According to a Gallup survey released a day earlier, Trump’s job approval ratings after more than 100 days in office were the least among four US presidents.
It showed that only 38 percent of Americans approved of Trump’s performance as president, while 57 percent were unhappy with it. Trump’s predecessor Barack Obama had an approval rating of 64 percent at this point in his presidency.
The number stood at 56 percent for his Republican predecessor George W. Bush.
At least 12 congressional democrats have called for Trump's impeachment since he took office in January.
The results of both surveys were released after Trump's controversial dismissal of FBI director James Comey, but before reports that Trump shared classified information with Russians.
The combination of Trump firing Comey while his campaign was under FBI investigation for possible collusion with Russia and the president subsequently admitting that he had done so in part because of his frustrations over the Russia investigation was a key factor for Democrats in US Congress to mull removing Trump from office.
“President Trump has committed an act for which he should be charged by the US House of Representatives.

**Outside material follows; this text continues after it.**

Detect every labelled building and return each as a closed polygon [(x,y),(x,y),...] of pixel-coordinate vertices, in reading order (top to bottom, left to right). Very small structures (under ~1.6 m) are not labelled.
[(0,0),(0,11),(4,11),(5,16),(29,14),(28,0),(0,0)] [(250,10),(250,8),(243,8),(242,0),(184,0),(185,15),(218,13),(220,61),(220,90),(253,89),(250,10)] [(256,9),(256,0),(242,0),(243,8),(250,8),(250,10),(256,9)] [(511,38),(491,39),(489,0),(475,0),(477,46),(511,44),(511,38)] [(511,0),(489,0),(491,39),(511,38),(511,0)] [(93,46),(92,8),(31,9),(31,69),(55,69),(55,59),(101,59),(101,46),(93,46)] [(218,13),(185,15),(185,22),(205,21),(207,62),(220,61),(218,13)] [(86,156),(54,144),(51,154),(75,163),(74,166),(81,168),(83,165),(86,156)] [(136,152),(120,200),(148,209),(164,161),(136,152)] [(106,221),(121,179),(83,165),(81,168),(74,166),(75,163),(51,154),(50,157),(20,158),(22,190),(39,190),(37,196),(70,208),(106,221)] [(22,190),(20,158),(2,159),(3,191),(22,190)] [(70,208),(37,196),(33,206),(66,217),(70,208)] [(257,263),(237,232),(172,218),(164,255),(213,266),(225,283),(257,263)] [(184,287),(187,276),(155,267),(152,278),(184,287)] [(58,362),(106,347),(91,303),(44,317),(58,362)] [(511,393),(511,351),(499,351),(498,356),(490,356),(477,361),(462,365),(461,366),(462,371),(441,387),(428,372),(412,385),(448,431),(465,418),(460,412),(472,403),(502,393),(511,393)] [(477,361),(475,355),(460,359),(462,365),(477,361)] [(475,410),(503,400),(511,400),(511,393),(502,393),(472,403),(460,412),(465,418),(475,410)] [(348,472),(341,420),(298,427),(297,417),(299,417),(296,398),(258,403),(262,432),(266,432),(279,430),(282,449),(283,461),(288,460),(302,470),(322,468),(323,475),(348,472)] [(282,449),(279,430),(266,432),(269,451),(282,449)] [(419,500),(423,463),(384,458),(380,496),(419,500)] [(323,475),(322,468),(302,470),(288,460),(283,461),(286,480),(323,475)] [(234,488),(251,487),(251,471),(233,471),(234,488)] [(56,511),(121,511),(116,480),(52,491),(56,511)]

The act is the obstruction of a lawful investigation of the president’s campaign ties to Russia influence in his 2016 presidential election,” said Al Green, a Democratic senator from the US state of Texas. “President Trump is not above the law. He has committed an impeachable act and must be charged. To do otherwise would cause some Americans to lose respect for, and obedience to our societal norms. This is not personal, this is constitutional."
Additionally, US Senate Minority Leader Chuck Schumer said on Tuesday that Trump’s intelligence sharing with Russians had exposed Americans to a “greater risk,” and the president had to provide Congress with a transcript of his meeting with top Russian officials after he reportedly discussed highly classified information.
"I am calling on the White House to make a transcript of the meeting with the Russian foreign minister and ambassador available to the congressional Intelligence Committees as soon as possible," Schumer said.
He added that if Trump "has nothing to hide, he should direct that the transcript of the meeting be made available."
Arguing that the Trump administration is in a “crisis of credibility,” the Senate’s top Democrat stressed that the reporting, if accurate, means Trump “may have badly damaged our national security, nothing less, and in several ways.”
White House press secretary Sean Spicer, however, insisted that Trump's conversation with Russian Foreign Minister Sergey Lavrov and Russia's ambassador to the US, Sergey Kislyak, were not intelligence leaks, but rather they discussed common threats to the two countries.
Spicer declined to comment on the lawmakers' demand for access to the transcript of Trump's controversial meeting.